Troubled waters overwhelm bridge

Steel bridge replaces timber swept away in epic flood

It was a rare and monumental flood. When a coastal mountain receives about 110mm in an hour, the waterways at its base were under extreme pressure.

Throw in debris from surrounding bushland, and bridges – particularly those across waterways – will be at risk.

When Buderim on the Sunshine Coast was battered by a rain event in December 2017, dumping two months worth of rainfall in 60 minutes, the structure of two metal bridges installed by Landmark at the bottom of the mountain survived, despite being hit by a barrage of water and debris. One older timber bridge, installed over 15 years previous, didn’t.
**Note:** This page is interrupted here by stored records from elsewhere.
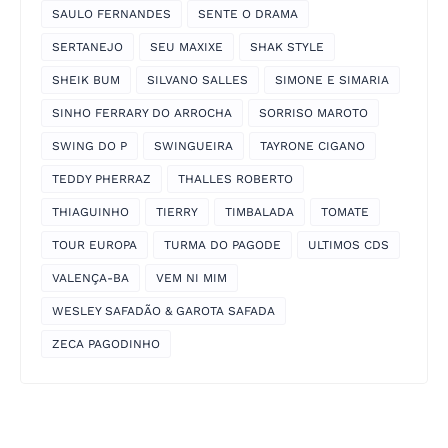
SAULO FERNANDES
SENTE O DRAMA
SERTANEJO
SEU MAXIXE
SHAK STYLE
SHEIK BUM
SILVANO SALLES
SIMONE E SIMARIA
SINHO FERRARY DO ARROCHA
SORRISO MAROTO
SWING DO P
SWINGUEIRA
TAYRONE CIGANO
TEDDY PHERRAZ
THALLES ROBERTO
THIAGUINHO
TIERRY
TIMBALADA
TOMATE
TOUR EUROPA
TURMA DO PAGODE
ULTIMOS CDS
VALENÇA-BA
VEM NI MIM
WESLEY SAFADÃO & GAROTA SAFADA
ZECA PAGODINHO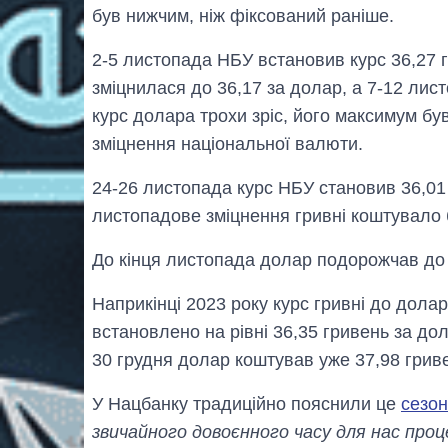
був нижчим, ніж фіксований раніше.
2-5 листопада НБУ встановив курс 36,27 
зміцнилася до 36,17 за долар, а 7-12 лист
курс долара трохи зріс, його максимум був
зміцнення національної валюти.
24-26 листопада курс НБУ становив 36,01
листопадове зміцнення гривні коштувало
До кінця листопада долар подорожчав до 
Наприкінці 2023 року курс гривні до долар
встановлено на рівні 36,35 гривень за дол
30 грудня долар коштував уже 37,98 грив
У Нацбанку традиційно пояснили це
сезо
звичайного довоєнного часу для нас проц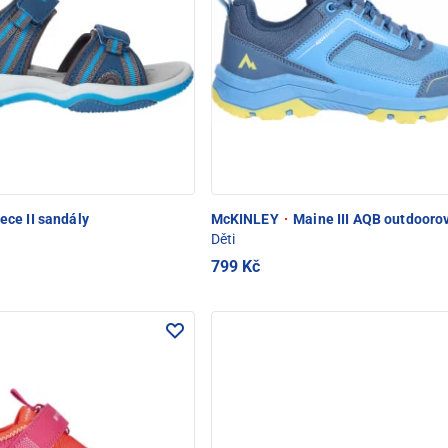
ce II sandály
McKINLEY
·
Maine III AQB outdooro
Děti
799 Kč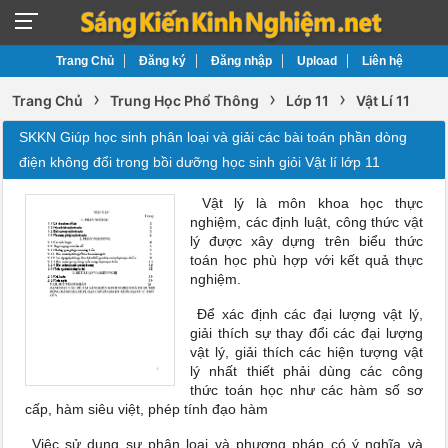
Trang Chủ
Đăng ký
Đăng nhập
Upload
Liên hệ
›
›
›
Trang Chủ
Trung Học Phổ Thông
Lớp 11
Vật Lí 11
SKKN Giúp học sinh phân loại và giải các bài toán phần dòng
điện không đổi trong bồi dưỡng học sinh giỏi Vật lí lớp 11
Vật lý là môn khoa học thực
nghiệm, các định luật, công thức vật
lý được xây dựng trên biểu thức
toán học phù hợp với kết quả thực
nghiệm.
Để xác định các đại lượng vật lý,
giải thích sự thay đổi các đại lượng
vật lý, giải thích các hiện tượng vật
lý nhất thiết phải dùng các công
thức toán học như các hàm số sơ
cấp, hàm siêu việt, phép tính đạo hàm
Việc sử dụng sự phân loại và phương pháp có ý nghĩa và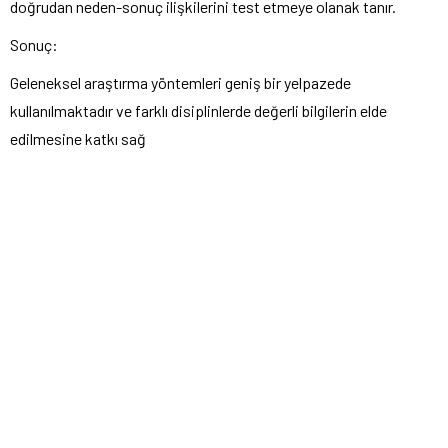
doğrudan neden-sonuç ilişkilerini test etmeye olanak tanır.
Sonuç:
Geleneksel araştırma yöntemleri geniş bir yelpazede
kullanılmaktadır ve farklı disiplinlerde değerli bilgilerin elde
edilmesine katkı sağ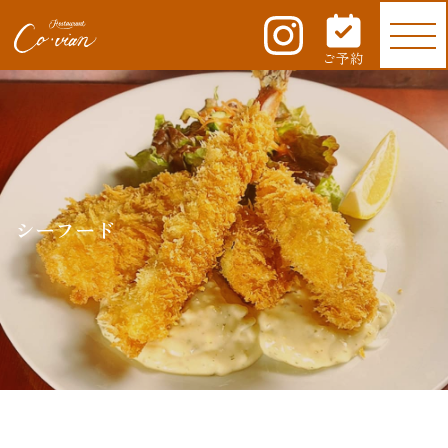
ご予約
シーフード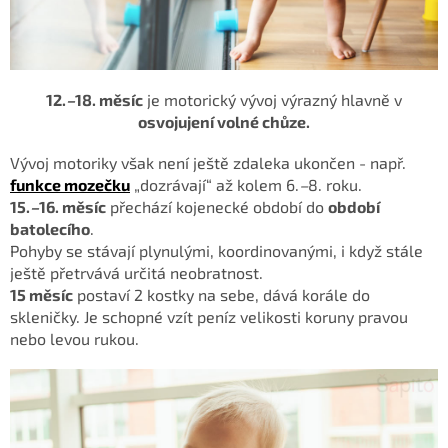
12.
–
18. měsíc
je motorický vývoj výrazný hlavně v
osvojujení volné chůze.
Vývoj motoriky však není ještě zdaleka
ukončen - např.
funkce mozečku
„dozrávají“ až kolem 6.
–
8. roku.
15.
–
16. měsíc
přechází kojenecké období do
období
batolecího
.
Pohyby se stávají plynulými, koordinovanými, i když stále
ještě
přetrvává určitá neobratnost.
15 měsíc
postaví 2
kostky na sebe, dává korále do
skleničky. Je schopné vzít peníz velikosti koruny
pravou
nebo levou rukou.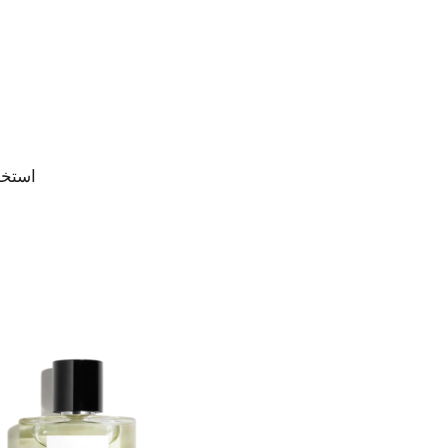
استخد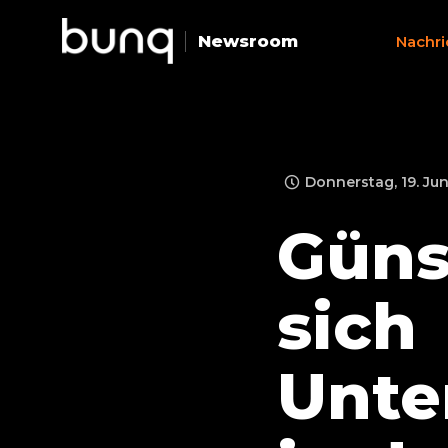
Newsroom
Nachri
Donnerstag, 19. Jun
Güns
sich
Unt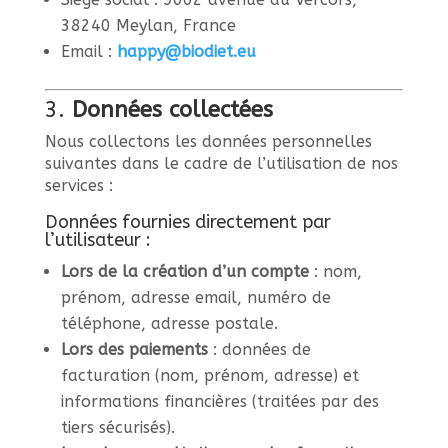
38240 Meylan, France
Email :
happy
@biodiet
.eu
3.
Données collectées
Nous collectons les données personnelles
suivantes dans le cadre de l’utilisation de nos
services :
Données fournies directement par
l’utilisateur :
Lors de la création d’un compte
: nom,
prénom, adresse email, numéro de
téléphone, adresse postale.
Lors des paiements
: données de
facturation (nom, prénom, adresse) et
informations financières (traitées par des
tiers sécurisés).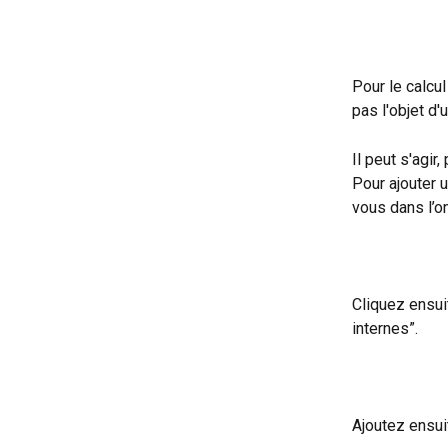
Pour le calcu
pas l'objet d'
Il peut s'agi
Pour ajouter u
vous dans l’o
Cliquez ensui
internes”. 
Ajoutez ensuit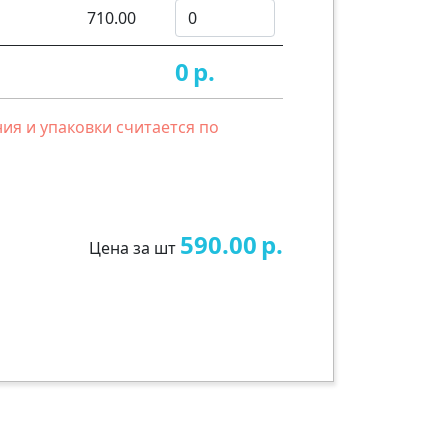
710.00
0
р.
ия и упаковки считается по
590.00
р.
Цена за шт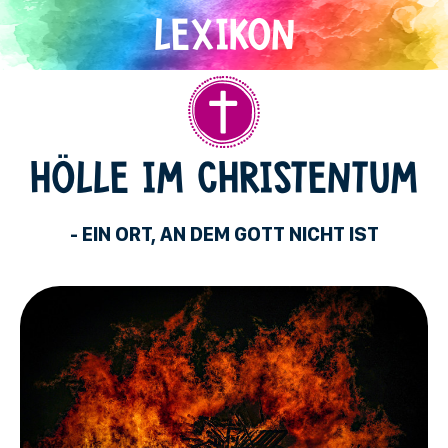
Direkt
zum
Inhalt
Christentum
HÖLLE IM CHRISTENTUM
- EIN ORT, AN DEM GOTT NICHT IST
The Sunshine Coast Council called in Landmark Products to install a new bridge in Buderim Forest Park, acknowledging that the flood, not the strength of the previous bridge, was the reason for the collapse.

With help of Morgan Consulting Engineers, Landmark’s design team set about designing the new bridge, this time a Condamine (metal I-beam). The 9.6 metre long bridge was designed to 3kPa loads, and flood load of 2.0m/sec.
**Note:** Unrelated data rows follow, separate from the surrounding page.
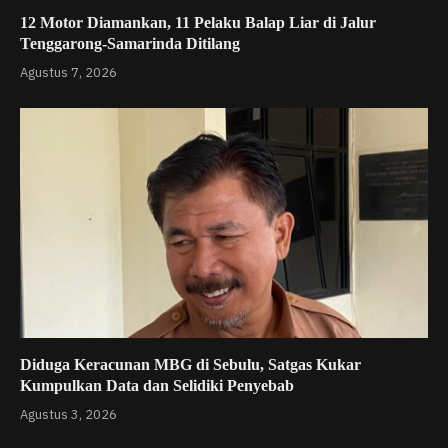
12 Motor Diamankan, 11 Pelaku Balap Liar di Jalur
Tenggarong-Samarinda Ditilang
Agustus 7, 2026
Diduga Keracunan MBG di Sebulu, Satgas Kukar
Kumpulkan Data dan Selidiki Penyebab
Agustus 3, 2026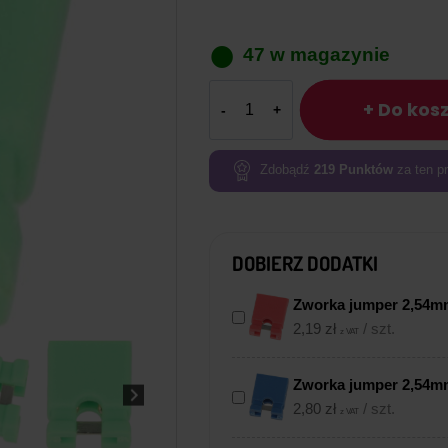
47 w magazynie
ilość
+ Do kos
Zworka
jumper 2,54mm
–
Zdobądź
219
Punktów
za ten pr
10
sztuk
Zielone
DOBIERZ DODATKI
Zworka jumper 2,54mm
2,19
zł
/ szt.
z VAT
Zworka jumper 2,54mm
2,80
zł
/ szt.
z VAT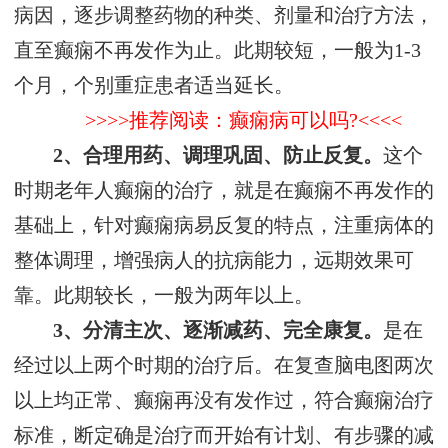
病因，逐步调整药物的种类、剂量和治疗方法，
直至癫痫不再发作为止。此期较短，一般为1-3
个月，个别重症患者适当延长。
>>>>推荐阅读：癫痫病可以吗?<<<<
2、合理用药、调理巩固、防止反复。
这个
时期老年人癫痫的治疗，就是在癫痫不再发作的
基础上，针对癫痫病易反复的特点，注重病体的
整体调理，增强病人的抗病能力，远期效果可
靠。此期较长，一般为两年以上。
3、分清主次、逐渐减药、完全康复。
是在
经过以上两个时期的治疗后。在复查脑电图两次
以上均正常、癫痫再没有发作过，符合癫痫治疗
标准，断定确是治疗而开始有计划、有步骤的减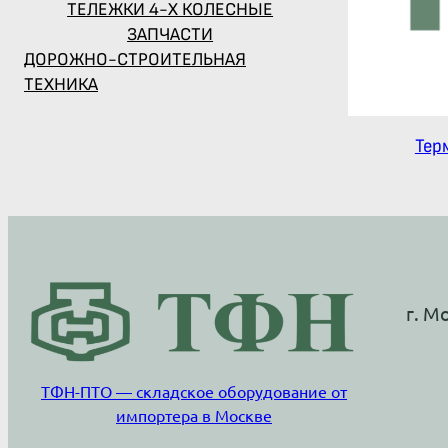
ТЕЛЕЖКИ 4-Х КОЛЕСНЫЕ
ЗАПЧАСТИ
ДОРОЖНО-СТРОИТЕЛЬНАЯ
ТЕХНИКА
Тер
г. М
ТФН-ПТО — складское оборудование от
импортера в Москве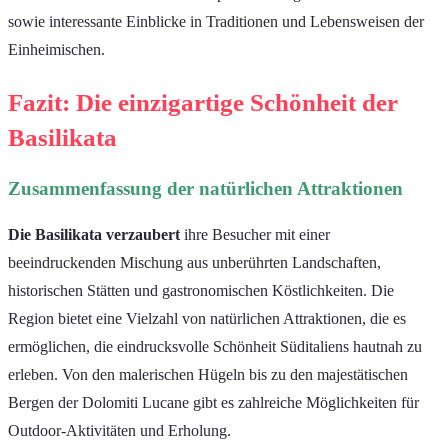
sowie interessante Einblicke in Traditionen und Lebensweisen der
Einheimischen.
Fazit: Die einzigartige Schönheit der
Basilikata
Zusammenfassung der natürlichen Attraktionen
Die Basilikata verzaubert
ihre Besucher mit einer
beeindruckenden Mischung aus unberührten Landschaften,
historischen Stätten und gastronomischen Köstlichkeiten. Die
Region bietet eine Vielzahl von natürlichen Attraktionen, die es
ermöglichen, die eindrucksvolle Schönheit Süditaliens hautnah zu
erleben. Von den malerischen Hügeln bis zu den majestätischen
Bergen der Dolomiti Lucane gibt es zahlreiche Möglichkeiten für
Outdoor-Aktivitäten und Erholung.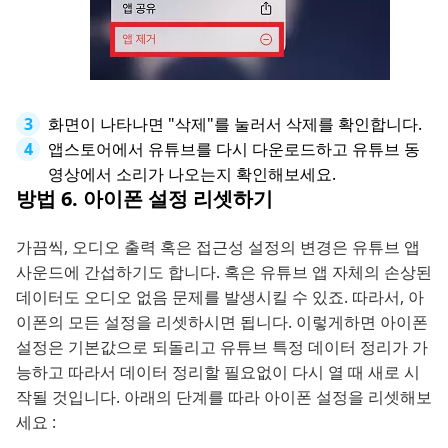
화면이 나타나면 "삭제"를 눌러서 삭제를 확인합니다.
앱스토어에서 유튜브를 다시 다운로드하고 유튜브 동
영상에서 소리가 나오는지 확인해보세요.
방법 6. 아이폰 설정 리셋하기
가끔씩, 오디오 출력 혹은 접근성 설정의 변경은 유튜브 앱
사운드에 간섭하기도 합니다. 혹은 유튜브 앱 자체의 손상된
데이터도 오디오 없음 문제를 발생시킬 수 있죠. 따라서, 아
이폰의 모든 설정을 리셋하시면 됩니다. 이렇게하면 아이폰
설정은 기본값으로 되돌리고 유튜브 특정 데이터 정리가 가
능하고 따라서 데이터 정리할 필요없이 다시 열 때 새로 시
작될 것입니다. 아래의 단계를 따라 아이폰 설정을 리셋해보
세요 :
With hardwood timber joists and cover boards, the bridge looked very similar to the previous timber bridge but built with a hot-dipped galvanized metal beam and bearers, provided much more strength – matching the two bridges which survived.

Landmark also installed the bridge, a tricky operation with the bridge being located a couple hundred metres into the Buderim forest.

The end result is a sturdy bridge, which fits seamlessly into the amazing bush setting.